Not getting enough sleep can lead to short-term euphoria, possibly leading to poor decision-making and risky behavior, according to researchers from the University of California, Berkeley, and Harvard Medical School.
The study revealed that the pleasure circuitry in the brains of volunteers got a jump-start after a missed night’s sleep. However, that same neural pathway that triggers euphoria as well as feelings of reward and motivation may also lead to chancy behavior.
“When functioning correctly, the brain finds the sweet spot on the mood spectrum. But the sleep-deprived brain will swing to both extremes, neither of which is optimal for making wise decisions,” said Dr. Matthew Walker, lead author and associate professor of psychology and neuroscience at UC Berkeley.
The findings emphasize the need for people in critical professions and circumstances not to skip out on sleep, said Walker.

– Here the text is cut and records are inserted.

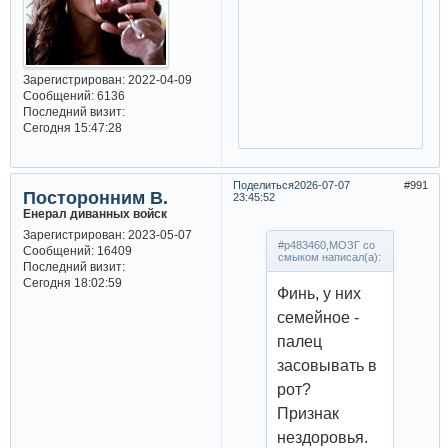
Зарегистрирован
: 2022-04-09
Сообщений:
6136
Последний визит:
Сегодня 15:47:28
Поделиться
2026-07-07
991
Посторонним В.
23:45:52
Енерал диванных войск
Зарегистрирован
: 2023-05-07
#p483460,МОЗГ со
Сообщений:
16409
смыком написал(а):
Последний визит:
Сегодня 18:02:59
Финь, у них
семейное -
палец
засовывать в
рот?
Признак
нездоровья.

“We need to ensure that people making high-stakes decisions, from medical professionals to airline pilots to new parents, get enough sleep,” Walker said. “Based on this evidence, I’d be concerned by an emergency room doctor who’s been up for 20 hours straight making rational decisions about my health.”
Previous studies have shown that sleep patterns are disrupted in individuals suffering from mood disorders. Typically, the sleeping body alternates between two main phases during the night: Rapid Eye Movement (REM), when body and brain activity promote dreams, and Non-Rapid Eye Movement (NREM), when the brain and muscles rest.
In an effort to understand why so many people with clinical depression tend to feel better after a sleepless night (at least temporarily), scientists used functional magnetic resonance imaging (fMRI)to observe the brains of 27 young adults; half got a good night’s sleep and the other half had none.
Volunteers looked at various images, including pleasant scenes (such as bunnies or ice cream sundaes), and then rated the pictures as either neutral or positive. Across the board, those who had pulled an all-nighter gave more positive scores for all the images while the well-rested volunteers gave more moderate ratings.
In addition, brain scans of the sleepless individuals revealed stronger activity in the mesolimbic pathway, a brain circuit driven by dopamine, a neurotransmitter associated with positive feelings, motivation, addiction, cravings, sex drive and decision-making.
While having a short-term boost in dopamine levels may seem like a good thing, this phenomenon can be dangerous if people are making impulsive decisions because they’re feeling overly optimistic, the study suggests.
The results add to prior research by Walker and his team that show how sleep deprivation shuts down the brain’s key decision-making regions, particularly the prefrontal cortex, while triggering more primal mechanisms such as the fight-or-flight reflex in the amygdala.
“After a good night’s sleep, the frontal lobe regions are strongly connected to the dopamine reward regions, but that’s not the case after a night of no sleep,” Walker said.
According to Walker, sleep deprivation is not a viable solution for those with clinical depression. “The elastic band of sleep deprivation can only be stretched so far before it breaks,” he said.
The study is published in the Journal of Neuroscience.